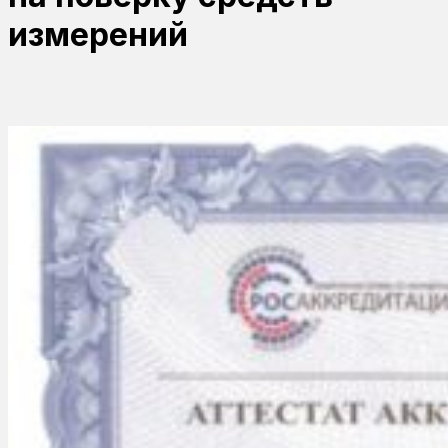
измерений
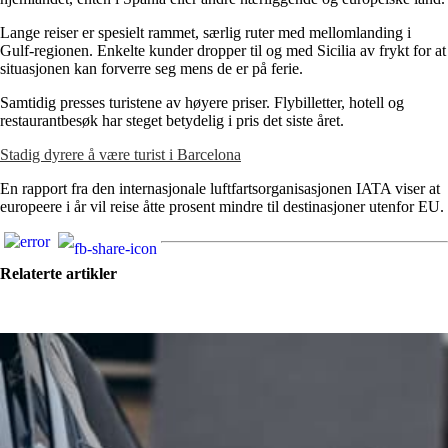
Lange reiser er spesielt rammet, særlig ruter med mellomlanding i
Gulf-regionen. Enkelte kunder dropper til og med Sicilia av frykt for at
situasjonen kan forverre seg mens de er på ferie.
Samtidig presses turistene av høyere priser. Flybilletter, hotell og
restaurantbesøk har steget betydelig i pris det siste året.
Stadig dyrere å være turist i Barcelona
En rapport fra den internasjonale luftfartsorganisasjonen IATA viser at
europeere i år vil reise åtte prosent mindre til destinasjoner utenfor EU.
Relaterte artikler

——

A faithful copy of every entry is needed, omitting each image.

# [Answer to the problem]
измерений
Lange reiser er spesielt rammet, særlig ruter med mellomlanding i
Gulf-regionen. Enkelte kunder dropper til og med Sicilia av frykt for at
situasjonen kan forverre seg mens de er på ferie.
Samtidig presses turistene av høyere priser. Flybilletter, hotell og
restaurantbesøk har steget betydelig i pris det siste året.
Stadig dyrere å være turist i Barcelona
En rapport fra den internasjonale luftfartsorganisasjonen IATA viser at
europeere i år vil reise åtte prosent mindre til destinasjoner utenfor EU.
Relaterte artikler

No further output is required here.